The plaintiff, who was admitted for suicidal and homicidal ideations, was discharged after nine days when he showed improvement. He mentioned no problems during his stay but later exhibited signs of post traumatic stress disorder. Some six months after his discharge, the plaintiff told his parents that his hospital roommate had taken him into the room’s bathroom and sodomized him behind a closed door.

The hospital brought a motion for summary judgment, supported by a psychiatric nurse’s expert declaration, on the grounds that it did not breach its duty of professional care in any respect or contribute to the plaintiff’s injury in any way. The nurse’s declaration opined that the hospital met its duties by performing the treating physician’s medical recommendations for both patients, including carrying out the physician’s order that it observe each patient at 15-minute intervals. The declaration also concluded that one-on-one supervision was not warranted under the circumstances.

The plaintiff failed to qualify any of his witnesses as experts, leaving the hospital’s expert declaration unopposed. Based on that lack of opposing expert testimony, the trial court granted judgment in favor of the hospital.

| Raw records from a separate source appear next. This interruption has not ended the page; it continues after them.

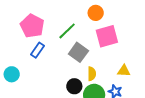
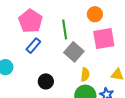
green line: (67, 31) -> (65, 29), turned -60
black circle: (74, 86) -> (46, 81), moved

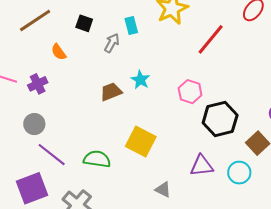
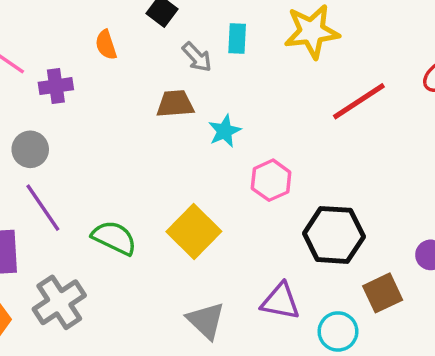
gray arrow: (112, 43) -> (197, 57), turned 90
brown trapezoid: (111, 92) -> (175, 104), moved
pink hexagon: (190, 92) -> (271, 180), moved
gray triangle: (163, 189) -> (206, 320), size x1.4

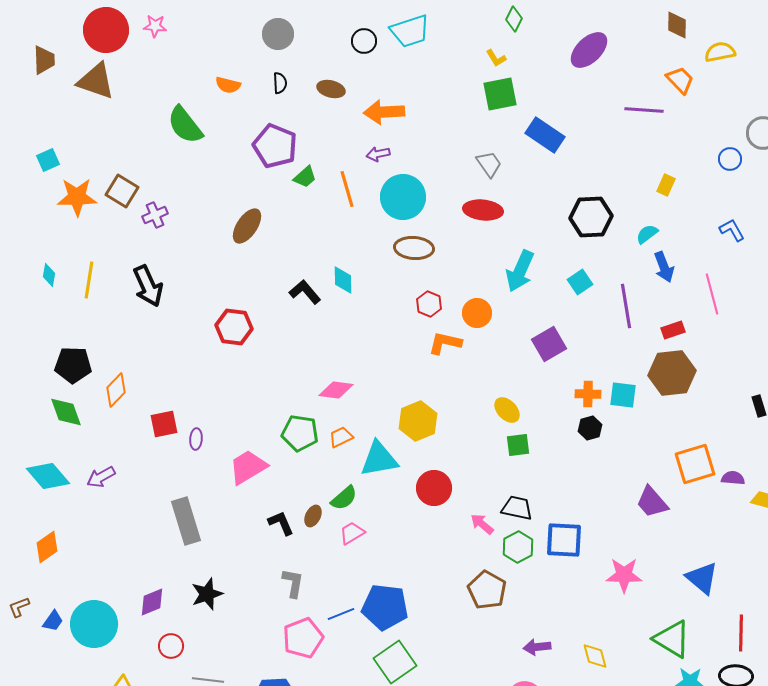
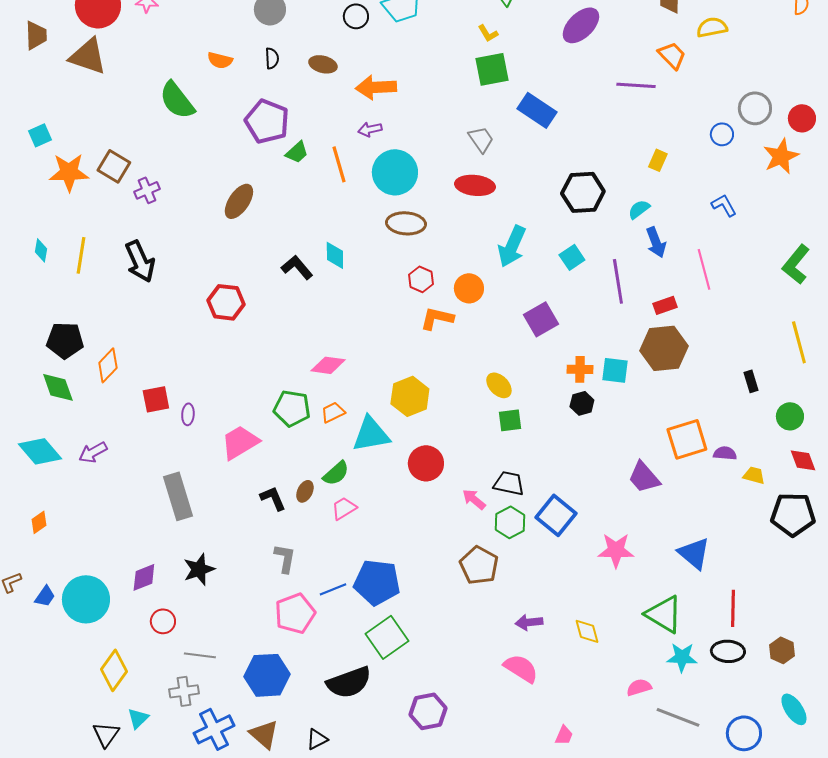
blue square: (564, 540) -> (556, 515), turned 36
orange diamond: (47, 547) -> (39, 522), size x0.7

Though the hospital relied on its execution of physician orders for its defense, the treating physician, who testified as a non-expert witness, said he was responsible for medical treatment only, played no role in making room assignments generally, and did not make the room assignments for the two patients.

In overturning the trial court, the Court of Appeal characterized the opinions declared by the hospital’s expert as “conclusory” and therefore insufficient to “establish the absence of material fact issue for trial” — the legal threshold for dismissal via summary judgment.

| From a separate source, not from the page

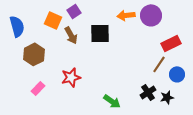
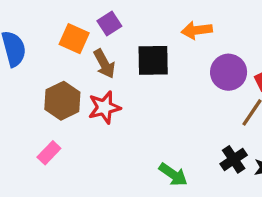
purple circle: (151, 15) -> (229, 72), moved
brown hexagon: (34, 54) -> (62, 101), moved
red star: (71, 77) -> (104, 107), moved

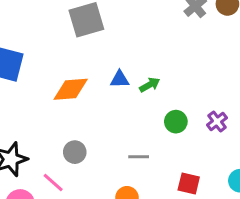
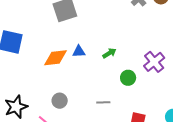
blue triangle: (120, 79) -> (79, 51), moved
purple cross: (217, 121) -> (154, 62), moved, size x1.5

The appellate court noted that though the defense declaration intended to cover all aspects of the hospital’s provisions of care and all of plaintiff’s theories of liability, “the nurse’s declaration is little more than three pages long, does not differentiate between the issues, and predominantly contains ultimate facts and conclusions without underlying facts supported by evidence.”

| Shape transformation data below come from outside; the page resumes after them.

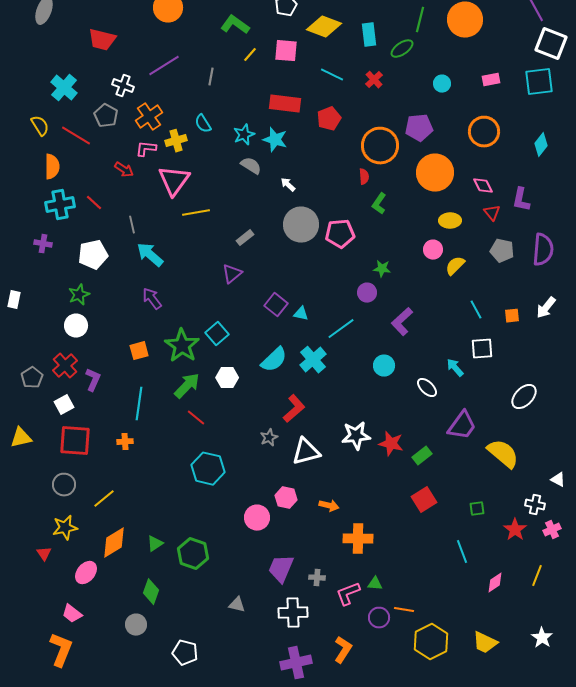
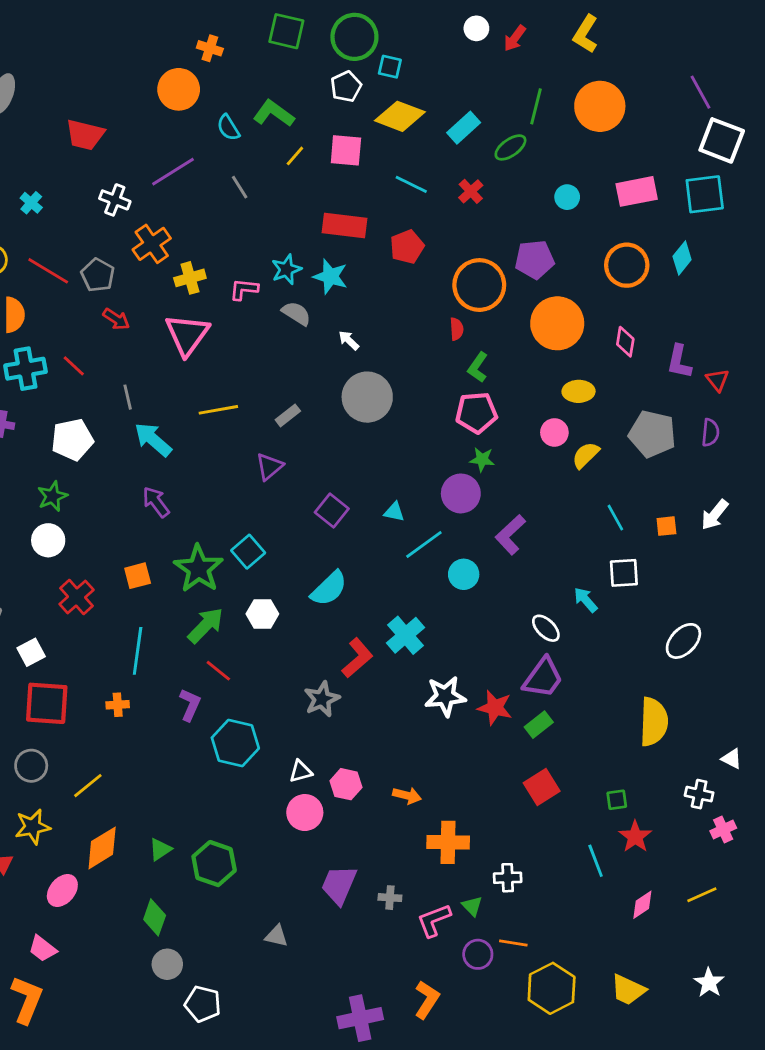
cyan rectangle: (369, 35) -> (464, 128), turned 55
gray line: (211, 77) -> (240, 187), turned -42
pink rectangle: (491, 80) -> (637, 191), size x1.6
cyan cross: (64, 88) -> (31, 203), size x0.6
gray pentagon: (106, 116) -> (98, 275), moved
cyan semicircle: (203, 124) -> (228, 128), moved
cyan diamond: (541, 145) -> (682, 258), moved
pink L-shape: (146, 149) -> (244, 289), moved
pink diamond: (483, 186) -> (625, 342), turned 35
yellow line: (196, 213) -> (218, 410), moved
red triangle: (492, 213) -> (717, 380), moved
pink pentagon: (340, 234) -> (476, 413), moved
purple semicircle: (543, 250) -> (710, 432), size x0.6
gray pentagon: (502, 251) -> (652, 434), size x1.4
purple circle: (367, 293) -> (461, 493), size x1.4
cyan triangle: (301, 314) -> (394, 512), moved
cyan cross: (313, 360) -> (406, 635), moved
red cross: (65, 366) -> (77, 597), moved
cyan circle: (384, 366) -> (464, 574), moved
purple L-shape: (93, 380) -> (190, 705), moved
purple trapezoid: (462, 426) -> (543, 678), moved
gray star: (269, 438) -> (322, 699), size x1.4
white triangle: (306, 452) -> (301, 771), moved, size x0.6
yellow semicircle: (503, 454) -> (654, 722), turned 52
red star: (515, 530) -> (635, 837), moved
yellow line: (537, 576) -> (702, 895), turned 45
green triangle: (375, 584) -> (472, 906), turned 42
white cross: (293, 613) -> (508, 878), moved, size x0.7
gray circle: (136, 625) -> (167, 964), moved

“Hospital’s expert did not opine specifically or in any detail as to Hospital’s applicable protocols and procedures regarding the safety and supervision of those there for treatment,” the unanimous three-judge appeals court wrote. “Without any evidence of Hospital’s standards and requirements, there is no basis on which to determine the standard of care, the scope of the duty, or conclude that the Hospital complied in this case.”

In sending the case back to the trial court judge, the appellate court said the lower court will be required to “determine the nature and scope of Hospital’s duties, as well as whether expertise is required to establish applicable standards of care and whether they were breached.”

It is a valid question by a physician involved in medical professional liability suit to ask his or her attorney if the judge can “throw the case out” without the need for a jury trial. The Doe v. Good Samaritan Hospital case shows the high hurdles the courts can apply to such attempts.